A Fight For Legal Equality In Brazil
By: Murilo Marello
When asked by the “The Entitled Millennial” to right this piece, I wondered if the struggle with older generations here in Brazil was similar to that of my friends in the United States. Through some research I found that our realities were not so far apart. The accusations of Millennials being selfish, entitled, narcissistic, and lazy don't seem to be one-sided. I don’t intend to defend a whole generation based on my limited experience. I am definitely guilty of some sins that contributed to those labels, who isn’t? Instead, I'd like to reflect on our own virtues.
Enough is Enough
Hustle or Fail
After graduation, I started to work in a small law firm in Rio de Janeiro. I had previous professional experience, mostly as a legal intern, but once working effectively as a lawyer I started to deal constantly with older generations and the infinite bureaucracy created by them.
It didn’t take long for me to realize that something wasn’t clicking. The age difference between my boss and I, the lack of communication, the workload compared to my ridiculously small salary (I was paid less then my own intern!), but mostly, the absence of intellectual autonomy.My increasing dissatisfaction led me to quit in less than a year. Yeah, I believed I could do better. Call me entitled if you must, but I prefer to be defined as secure. I knew the job, sure I had a lot to learn, and I still do. Yet, I chose to follow my own path, instead of letting someone else pull the strings.
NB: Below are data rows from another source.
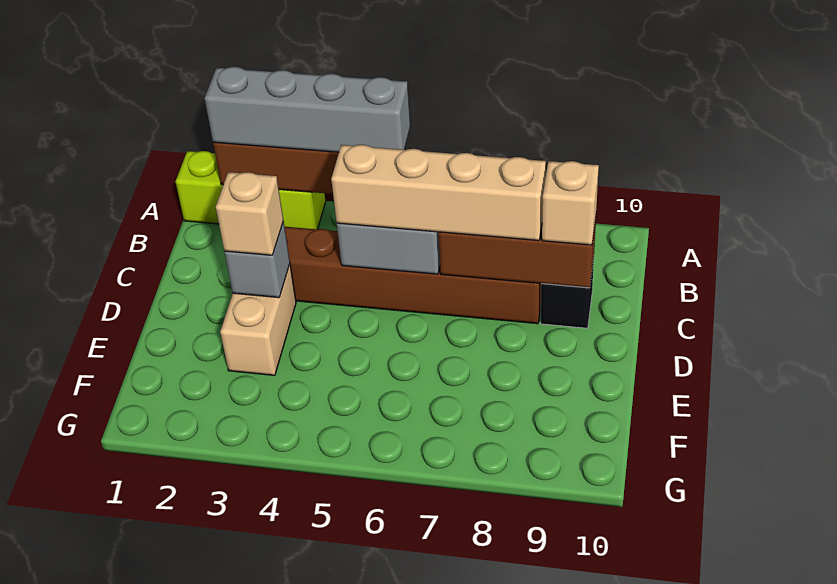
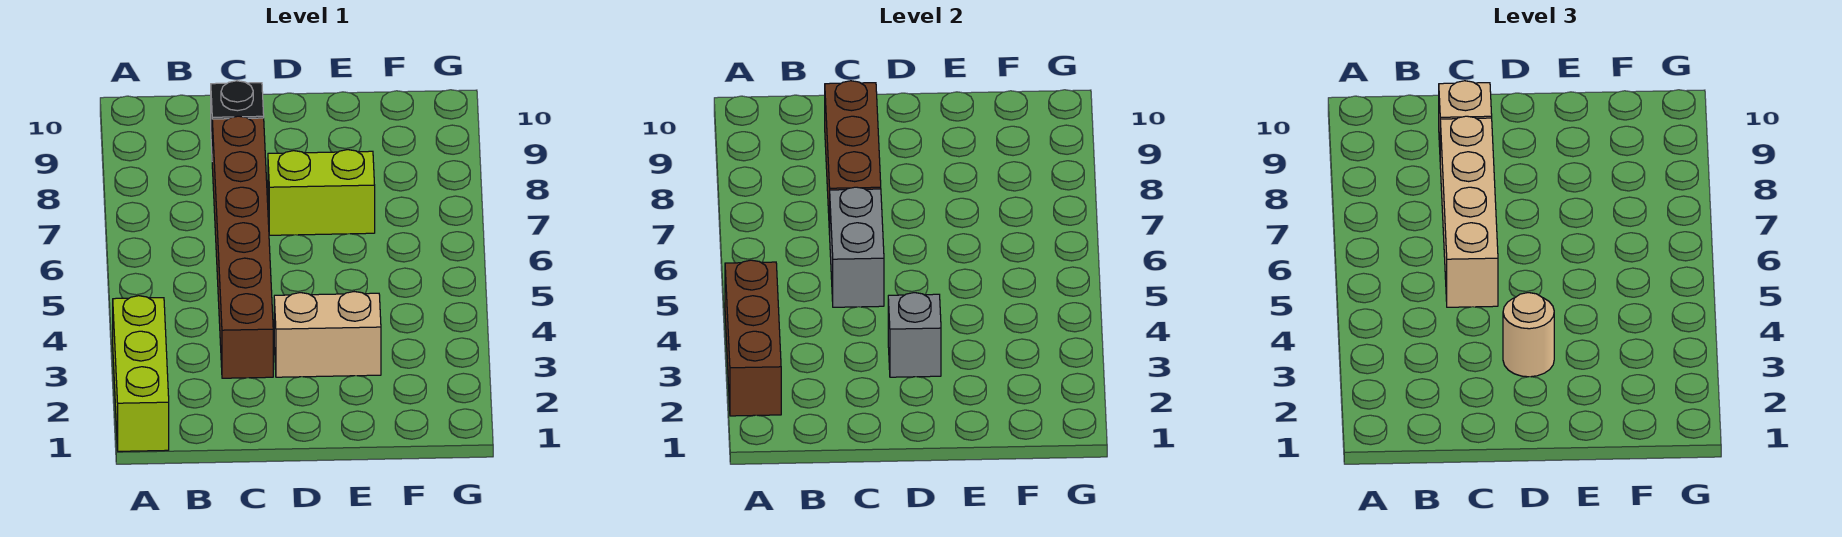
grey brick A2:A5 level 3 -> none
tan brick D3 level 3 -> tan round brick D3 level 3
none -> lime brick D7:E7 level 1

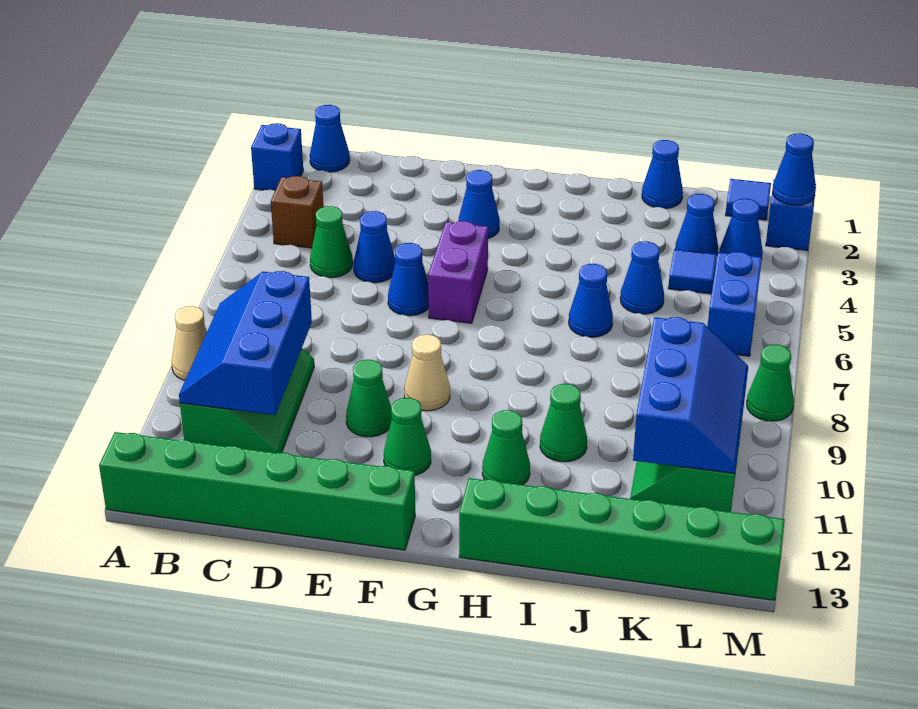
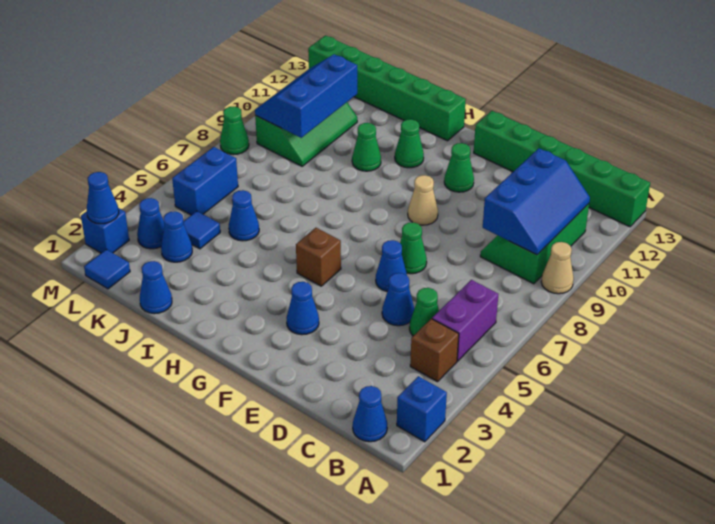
green cone E10 level 1 -> green cone E7 level 1
purple brick F5:F6 level 1 -> purple brick B5:B6 level 1
none -> brown brick G5 level 1
blue cone I6 level 1 -> none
Being a lawyer in Brazil isn’t easy; we have almost as many lawyers as the U.S, except we don’t have as much business. If you’re lazy, you’ll most likely fail. So, although self-assured, I knew I had to “sharpen my axe”, so I spent two years studying to obtain two Master of Laws (LLM) degrees, in civil procedure and in tax law. During this period of self-improvement, I decided to build my network. I started to distribute some cards to friends and family and eventually clients started to appear. But I thought I could go a little bit further, be more useful to my community, which led me to become a volunteer in the Federal Public Defendant’s Office.
You Gotta Have Grit
The day to day of being a lawyer requires a high attention to detail, not only when facing the other party, but also in dealing with bureaucracy and inconsistencies in the legal system. Time is precious and not only financially speaking, ask a parent who has been deprived of their child during a divorce or thrown in jail because of false accusations. This is why I decided to take a three-year course to prepare to be a judge. Although I am not sure if this will be my objective at the end of everything, it helps me deepen my knowledge of the legal system.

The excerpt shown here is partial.